What we are seeing is not the transformation of women into mean-spirited, rebellious harpies. What we are seeing is the true nature of women coming through now that all of their limiters have been removed. Women aren't starting to dislike men - they never have liked men, but now they can show it with little to no repercussion. Why deal with a man if you don't need him for shelter, you can just work your own job and get an apartment? Why deal with a man if you don't need him for food you can just go to the store and pick up a meal, already prepared, you just toss it in the oven or microwave? Why deal with a man at all when you can literally walk into a government building and, as a woman, get food stamps, cash and assistance (all tax raped from men, mind you)? Men have that deeply instilled expectation of: I am the husband. I am the captain of this ship. Its my way or the highway! Well, now women can just take that highway and be of no concern about THAT man! Not only that, but they can have all the "experiences" they want with little to no repercussion! Be a slosh? Join the club! Get knocked up? Shout your abortion! Let a football team run a train on you? Instagram it and mark that off your list! At any moment you can call the government funded goon square, aka: The Police, and have any man arrested if you just say those magick words: He. Raped. Me. Even if its a lie you're likely to get off the hook with little more than a warning, and if any judge tries to come down hard on you then you just need to switch on the waterworks and talk about your daddy issues and how you were on your period and of course the meds for depression over your weight and boo-hoo-hoooooo!

Hyperbole?

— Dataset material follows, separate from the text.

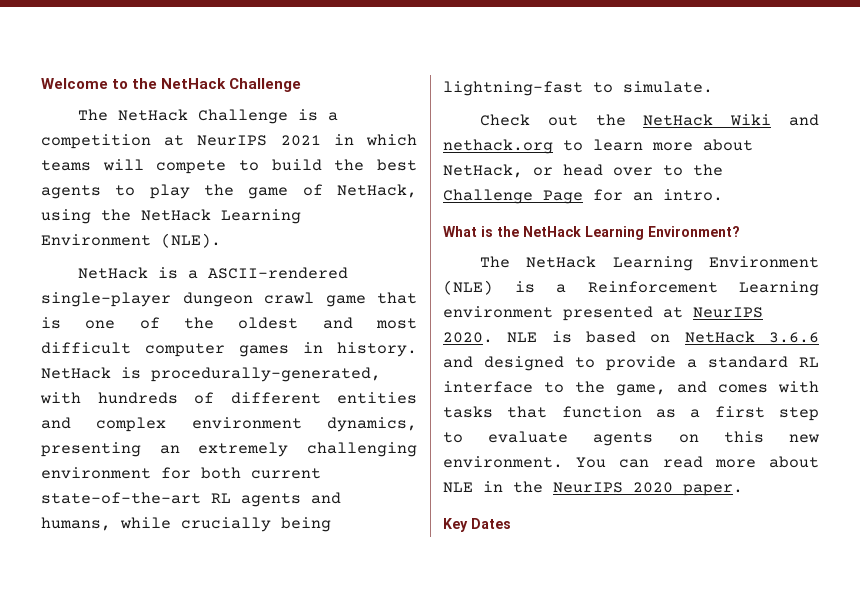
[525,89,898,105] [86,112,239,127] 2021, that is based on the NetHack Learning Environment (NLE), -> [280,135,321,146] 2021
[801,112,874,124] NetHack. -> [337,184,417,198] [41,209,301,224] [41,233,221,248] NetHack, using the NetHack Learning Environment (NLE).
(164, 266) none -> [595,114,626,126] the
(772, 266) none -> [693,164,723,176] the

Nope. Every word I just said is the absolute truth. Search the internet. It wont take long until you find proof.

The only safeguard still in place that works, when applied correctly, is service to Christ. A woman who accepts Jesus as her savior and takes the scriptures to heart knows she must honor, obey and revere her husband, even when she doesn't not like him. In fact, with this application she very well can like him and even love him! Even this safeguard, however, is in dire peril as most Western churches today teach such a warped version of scripture that many christian women feel that they stand between God and their husbands as some kind of holy arbiter. Many christian teachers actually strengthen this concept through the warped teachings of thinks like "If mama ain't happy ain't nobody happy", or "Your wife is your spiritual compass" or "The aroma of godliness in the home comes from the happiness of the wife"! Again view Dalrock's page while you still can to see countless examples of such anti-biblical, heretical teachings.

So what is the solution? Well, there really is none save the collapse of Western society and for women to be forced back into the need for a husband. The church of the West is hardly a solution now, since most christian women feel they are already following scripture by commanding their husbands about and the churches that teach true scripture are often referred to as "legalistic" because they understand the words of the bible to mean what they mean. This, most certainly, will keep most young men and women out of their pews, instead leading them to churchian mega-churches that use The Message as their primary version of the bible along with Joel Olsteen and a host of modern day, gag-me, "Jesus is my boyfriend" worship songs. That's not to say that the word of God cannot instill these safeguards back into women, but without a vehicle for the word to reach them it is a sore bet to think they will find it on their own. That leaves only the collapse of the niceties and conveniences of the West, and the return to a woman needing a man for food, for shelter and for protection. From this point, from rock bottom, the men and women carrying God's right word can instill the safeguards once enjoyed by society again.

So, TL:DR: No, Cappy. Women DO NOT like men. (And they never have).